SAR converters for analog-digital conversion are well known in the art. In particular, SAR converters are frequently used in integrated CMOS devices since they provide a wide range of achievable resolution and conversion time and have competitive power efficiency. Furthermore, SAR converters can be implemented by optimally utilizing the advantages of the CMOS technology, which are small-sized switches and capacitors having well-defined relative capacitances over a broad range.
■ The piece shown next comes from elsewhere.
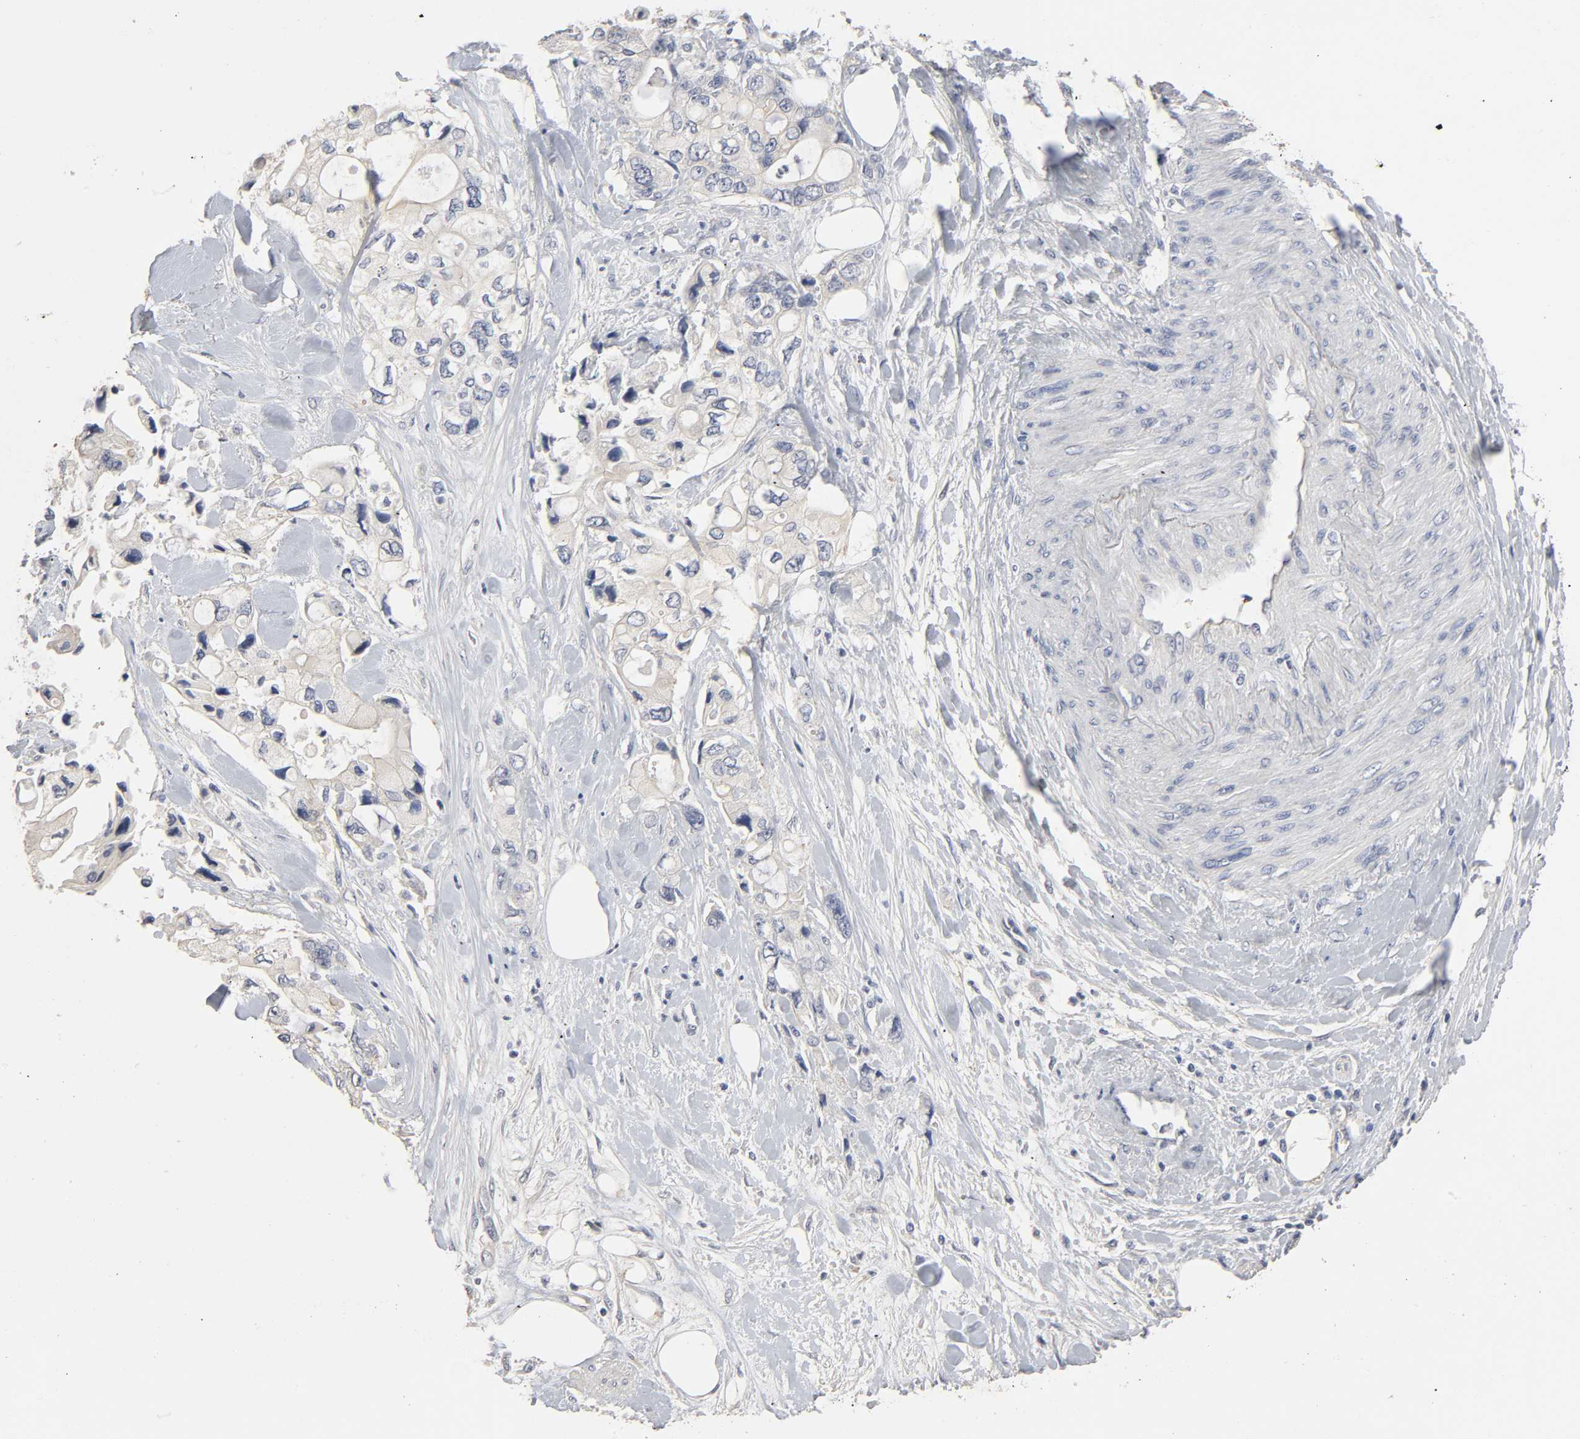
{"staining": {"intensity": "negative", "quantity": "none", "location": "none"}, "tissue": "pancreatic cancer", "cell_type": "Tumor cells", "image_type": "cancer", "snomed": [{"axis": "morphology", "description": "Adenocarcinoma, NOS"}, {"axis": "topography", "description": "Pancreas"}], "caption": "A micrograph of human pancreatic cancer (adenocarcinoma) is negative for staining in tumor cells.", "gene": "SLC10A2", "patient": {"sex": "male", "age": 70}}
According to a well-known topology, SAR converters include at least one capacitor bank on a comparison line. The capacitor bank has capacitors of different values, usually having a relation with a factor of 2n (n=integer) between the capacitances. Each capacitor of the capacitor bank is connected between the comparison line and a reference potential line, a ground potential line and an input signal line. Each capacitor is further associated with a switch, so that the respective capacitor can be connected to one of the reference potential line, the ground potential line and the input signal line. The SAR analog-digital converter further has a decision latch for receiving and evaluating the comparison line potential, e.g., with respect to a given ground potential. Furthermore, a logic block assesses the determination results of a previous determination step and accordingly applies a respective potential to a respective capacitor.
In a sampling phase, a voltage level of an input signal (positive voltage level with respect to a ground potential) applied to the input signal line is stored on each capacitor of the capacitor bank while a ground potential is applied to the comparison line. Before starting a conversion phase, the reference potential is applied to each capacitor to present the sampled input voltage and to redistribute charges stored in each of the capacitors to the comparison line. Then, the capacitors are connected with the ground potential line in successive steps, i.e., from the highest capacitance to the lowest capacitance, while it is determined after each step whether the resulting voltage on the input signal line is above or below a predetermined threshold (ground potential). The determination results are stored as result bits in a register. Depending on the determination result, the recently switched capacitor is reset or kept in the set state.
As mentioned above, the capacitors of the capacitor bank usually have a relation with a factor of 2n (n=integer) between the capacitances, so that the factor between the capacitor having the lowest capacitance and the capacitor having the highest capacitance depends on the resolution of the analog-digital converter. Usually, the factor for such a topology equals 2B−1, wherein B corresponds to the resolution in bits of the analog-digital converter. For a 16-bit analog-digital converter, the factor between the lowest and the highest capacitance is therefore 32,768.